According to the report, global oil demand, which includes biofuels, averaged just over 102 million bpd in 2023. It will stabilize at nearly 106 million bpd toward the end of the decade.

“Despite slowing growth, global oil demand in 2030 is expected to be 3.2 million bpd higher than in 2023, unless stricter policy measures are implemented or changes in behavior take place,” estimates the energy think tank.

The IEA explains that this increase is expected to be driven by emerging Asian economies such as India, whose oil consumption for transport is increasing, and by increased use of kerosene and raw materials by industry. booming petrochemical sector, particularly in China.

Additionally, consumption of naphtha, liquefied petroleum gas (LPG) and ethane will jump by 3.7 million bpd between 2023 and 2030, driven by increased use of LPG for clean cooking.

However, oil demand in developed countries is expected to continue its decades-long decline, falling from almost 46 million bpd in 2023 to less than 43 million in 2030.

“Apart from during the pandemic, the last time that oil demand in developed countries was this low was in 1991,” reports the IEA.

According to the report, producers outside the Organization of the Petroleum Exporting Countries and its allies (OPEC+) will lead the expansion of global production capacity needed to meet this anticipated demand, primarily in economies emerging countries, which will represent three-quarters of the increase expected by 2030.

“The United States alone is expected to contribute 2.1 million bpd to non-OPEC+ countries’ gains, while Argentina, Brazil, Canada and Guyana will make an additional contribution of 2.7 million bpd.” The report predicts that as the flow of approved projects dries up, towards the end of the decade, capacity growth of major non-OPEC+ producers will slow and then stop,” the report said.

“However, if companies continue to approve additional projects already planned, non-OPEC+ capacity could increase by 1.3 million bpd by 2030.”
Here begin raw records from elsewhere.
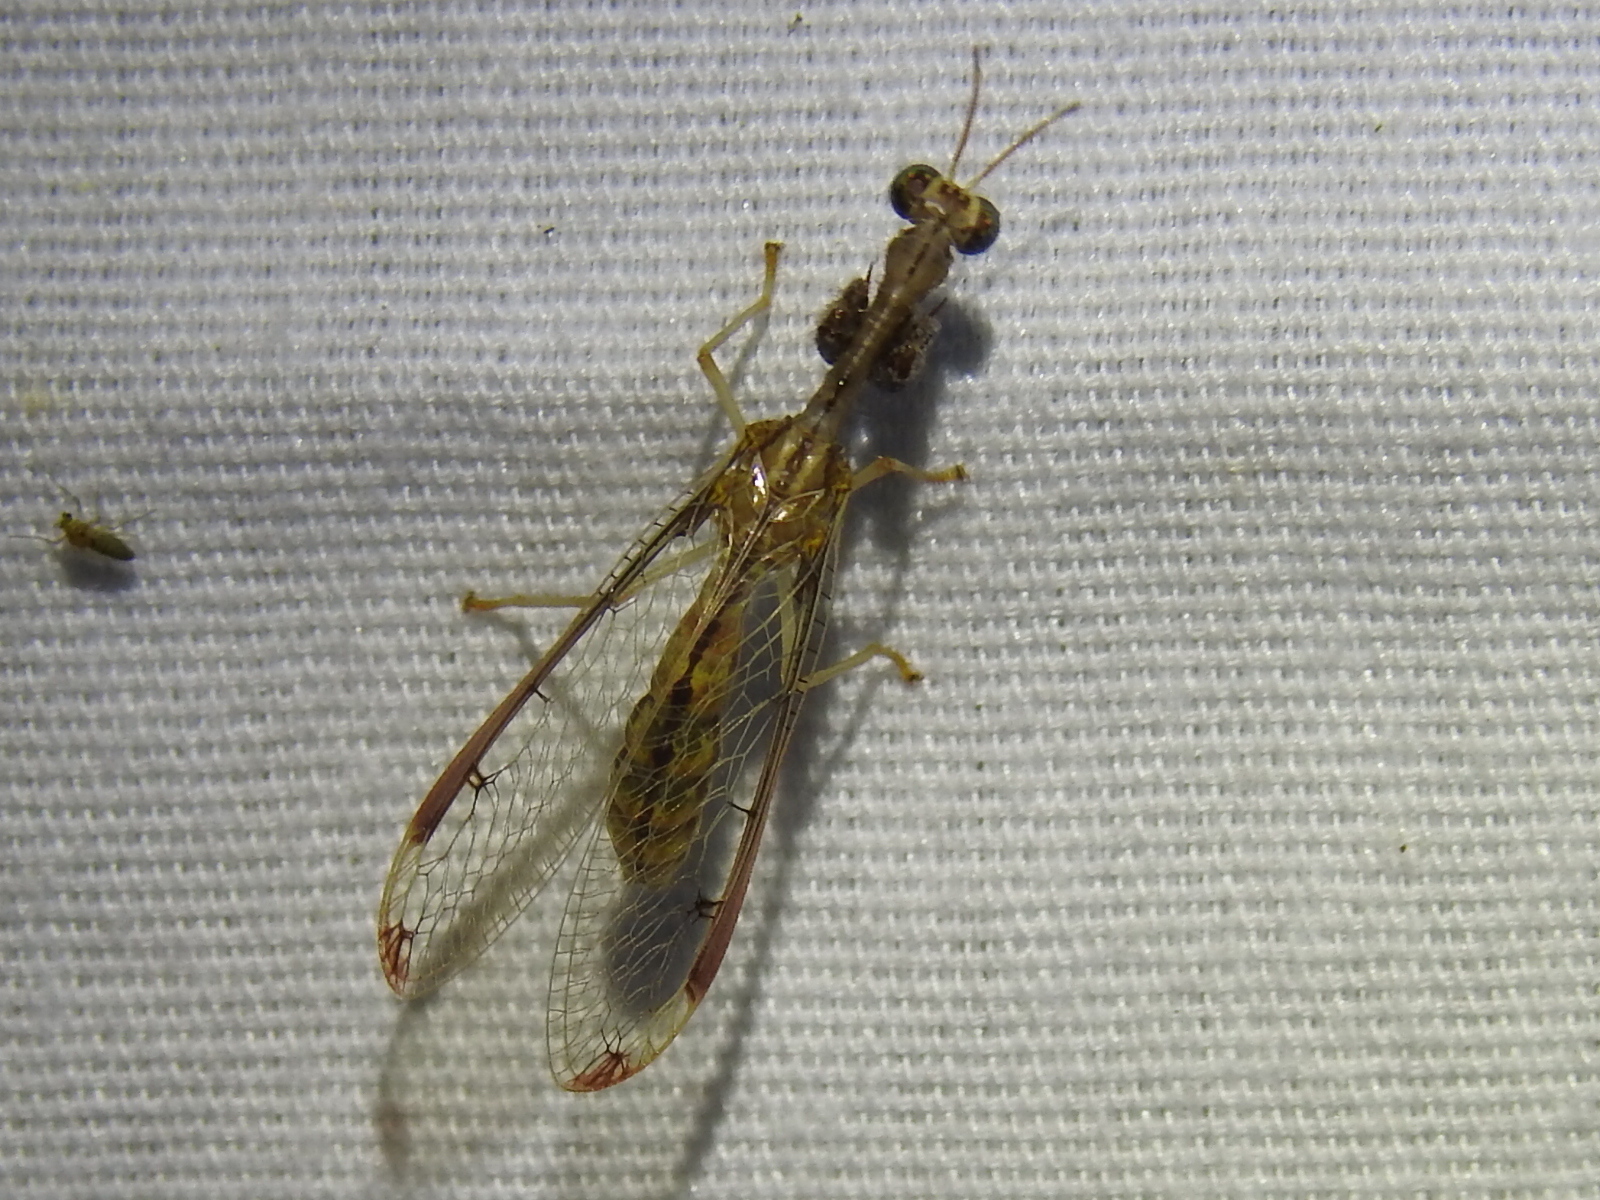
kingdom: Animalia
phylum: Arthropoda
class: Insecta
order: Neuroptera
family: Mantispidae
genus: Dicromantispa
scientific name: Dicromantispa interrupta
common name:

OPEC is more optimistic about growth in oil demand. (Shutterstock)

Refining capacity

The report highlights that global refining capacity is expected to grow by 3.3 million bpd between 2023 and 2030, which is well below historical trends.

The IEA estimates that this growth should be sufficient to meet demand for refined petroleum products during this period given the simultaneous increase in the supply of unrefined fuels such as biofuels and natural gas liquids.

The agency further states that refiners will need to gradually modify their products to respond to divergent trends in the distillate market. Indeed, the demand for gasoline is decreasing due to the increasing market share of electric vehicles, while the consumption of kerosene is increasing.

According to the IEA, unrefined fuel products are expected to contribute more than 75% of projected demand growth over the period 2023-2030.

“This surge in unrefined product supply will place additional pressure on refinery operating rates and profitability, particularly in mature demand centers. This suggests further capacity closures by the end of the decade,” the report underlines.

“Capacity growth will remain concentrated in Asia, particularly China and India, but after 2027 there are signs of slowing expansion.”

OPEC optimistic

While the IEA forecasts a slowdown in oil demand growth, OPEC is optimistic about the future, and the producers’ alliance believes its forecasts are more accurate.

At the International Economic Forum in St. Petersburg on June 6, Haitham al-Ghais, secretary general of OPEC, said the world would see continued growth in oil demand in the coming years.

“Last year, OPEC’s forecast for oil demand was the best. All those who criticized OPEC’s forecasts continued to adjust their figures throughout the year,” underlined Mr. Al-Ghais.

Furthermore, the latter made it clear that all energy sources were necessary for the future and that efforts must be made to reduce emissions.

“According to our statistical projections, 600 million people will move to new cities by 2030 as part of urbanization. This puts things in context. We need all sources of energy. We should not discriminate against any energy source. The focus must be on reducing emissions,” concluded Mr. Al-Ghais.